DIRECTIONS FOR THIS TASK
Find the line in the entries below that contains "right elbow: (351, 452)". Repeat it exactly, and every line after it through the line that contains "root of tail: (878, 267)".

DATASET RECORDS
________________

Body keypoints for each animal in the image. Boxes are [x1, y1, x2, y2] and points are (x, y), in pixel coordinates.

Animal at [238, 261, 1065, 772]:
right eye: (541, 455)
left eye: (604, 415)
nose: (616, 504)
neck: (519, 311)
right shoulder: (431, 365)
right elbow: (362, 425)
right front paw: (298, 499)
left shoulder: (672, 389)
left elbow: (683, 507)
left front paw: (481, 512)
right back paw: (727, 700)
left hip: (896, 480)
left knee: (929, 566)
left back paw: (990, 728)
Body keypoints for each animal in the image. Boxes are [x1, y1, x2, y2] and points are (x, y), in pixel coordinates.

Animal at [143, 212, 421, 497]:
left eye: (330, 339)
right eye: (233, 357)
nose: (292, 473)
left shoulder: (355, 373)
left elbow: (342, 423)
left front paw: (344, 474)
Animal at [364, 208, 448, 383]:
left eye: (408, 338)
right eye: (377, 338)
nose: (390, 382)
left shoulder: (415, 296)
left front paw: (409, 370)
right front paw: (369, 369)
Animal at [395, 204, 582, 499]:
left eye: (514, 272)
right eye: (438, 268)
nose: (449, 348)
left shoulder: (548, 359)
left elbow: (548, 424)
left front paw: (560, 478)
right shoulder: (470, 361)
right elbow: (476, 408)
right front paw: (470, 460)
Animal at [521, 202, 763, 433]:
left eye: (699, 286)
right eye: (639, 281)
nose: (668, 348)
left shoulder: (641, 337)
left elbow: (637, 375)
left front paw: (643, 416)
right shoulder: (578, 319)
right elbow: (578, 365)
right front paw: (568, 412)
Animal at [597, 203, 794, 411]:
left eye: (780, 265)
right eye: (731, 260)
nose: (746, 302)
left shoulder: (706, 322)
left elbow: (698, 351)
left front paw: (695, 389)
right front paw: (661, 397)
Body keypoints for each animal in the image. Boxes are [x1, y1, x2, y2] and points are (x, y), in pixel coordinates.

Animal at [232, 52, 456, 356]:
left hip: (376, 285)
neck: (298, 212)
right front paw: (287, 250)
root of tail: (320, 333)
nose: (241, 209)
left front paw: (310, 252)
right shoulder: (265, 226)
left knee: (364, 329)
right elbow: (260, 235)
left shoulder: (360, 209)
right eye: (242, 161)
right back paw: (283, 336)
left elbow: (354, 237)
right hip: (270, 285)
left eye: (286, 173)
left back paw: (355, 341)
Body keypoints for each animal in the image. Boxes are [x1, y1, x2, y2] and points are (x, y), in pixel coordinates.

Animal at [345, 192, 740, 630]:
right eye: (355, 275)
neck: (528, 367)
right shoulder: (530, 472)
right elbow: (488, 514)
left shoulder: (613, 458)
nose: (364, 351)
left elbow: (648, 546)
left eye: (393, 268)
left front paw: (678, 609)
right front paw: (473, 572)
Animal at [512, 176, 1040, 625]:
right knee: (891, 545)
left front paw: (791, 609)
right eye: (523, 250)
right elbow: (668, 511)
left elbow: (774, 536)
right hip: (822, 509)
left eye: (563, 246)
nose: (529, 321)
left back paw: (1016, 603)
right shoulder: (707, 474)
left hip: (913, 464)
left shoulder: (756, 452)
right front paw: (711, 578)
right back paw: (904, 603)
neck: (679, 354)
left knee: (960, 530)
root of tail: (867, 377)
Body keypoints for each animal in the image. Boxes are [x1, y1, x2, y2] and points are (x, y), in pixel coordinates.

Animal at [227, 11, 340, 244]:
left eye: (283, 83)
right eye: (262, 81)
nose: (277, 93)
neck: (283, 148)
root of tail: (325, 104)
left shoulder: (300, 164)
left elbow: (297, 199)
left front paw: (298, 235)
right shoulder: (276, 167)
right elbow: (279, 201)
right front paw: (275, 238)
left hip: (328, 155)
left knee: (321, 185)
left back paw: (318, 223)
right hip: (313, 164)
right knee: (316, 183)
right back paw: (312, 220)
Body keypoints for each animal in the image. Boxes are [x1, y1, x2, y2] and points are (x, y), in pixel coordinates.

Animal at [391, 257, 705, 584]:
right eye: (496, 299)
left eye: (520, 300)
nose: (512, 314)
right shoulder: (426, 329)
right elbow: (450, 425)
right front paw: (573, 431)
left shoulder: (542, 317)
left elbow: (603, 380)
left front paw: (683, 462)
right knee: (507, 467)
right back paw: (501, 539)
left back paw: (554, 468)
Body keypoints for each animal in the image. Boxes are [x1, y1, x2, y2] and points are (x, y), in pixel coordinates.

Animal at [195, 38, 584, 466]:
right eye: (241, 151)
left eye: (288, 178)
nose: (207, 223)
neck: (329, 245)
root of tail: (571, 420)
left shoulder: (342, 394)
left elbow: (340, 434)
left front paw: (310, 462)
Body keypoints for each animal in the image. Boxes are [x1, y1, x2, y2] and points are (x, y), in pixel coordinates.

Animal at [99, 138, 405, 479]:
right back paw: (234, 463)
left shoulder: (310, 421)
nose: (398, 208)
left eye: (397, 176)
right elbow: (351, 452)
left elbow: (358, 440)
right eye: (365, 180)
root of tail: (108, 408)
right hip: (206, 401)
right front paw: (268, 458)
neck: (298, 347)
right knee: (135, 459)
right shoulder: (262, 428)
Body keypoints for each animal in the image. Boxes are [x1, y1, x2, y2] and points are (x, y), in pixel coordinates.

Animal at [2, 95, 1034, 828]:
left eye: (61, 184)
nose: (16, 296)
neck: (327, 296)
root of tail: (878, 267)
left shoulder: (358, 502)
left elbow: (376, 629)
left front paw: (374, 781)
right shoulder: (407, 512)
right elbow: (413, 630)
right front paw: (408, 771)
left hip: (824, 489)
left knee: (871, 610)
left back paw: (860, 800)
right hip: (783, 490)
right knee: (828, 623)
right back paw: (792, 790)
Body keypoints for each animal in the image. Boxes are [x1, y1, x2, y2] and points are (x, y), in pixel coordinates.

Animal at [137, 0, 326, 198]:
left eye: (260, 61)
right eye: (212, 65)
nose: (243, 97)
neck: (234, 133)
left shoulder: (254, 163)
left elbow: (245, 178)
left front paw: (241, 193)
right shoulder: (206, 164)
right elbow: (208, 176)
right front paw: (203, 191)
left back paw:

________________

FINISHED EXERCISE
right elbow: (351, 452)
left elbow: (358, 440)
right eye: (365, 180)
root of tail: (108, 408)
right hip: (206, 401)
right front paw: (268, 458)
neck: (298, 347)
right knee: (135, 459)
right shoulder: (262, 428)
Body keypoints for each animal in the image. Boxes are [x1, y1, x2, y2] and points are (x, y), in pixel coordinates.

Animal at [2, 95, 1034, 828]:
left eye: (61, 184)
nose: (16, 296)
neck: (327, 296)
root of tail: (878, 267)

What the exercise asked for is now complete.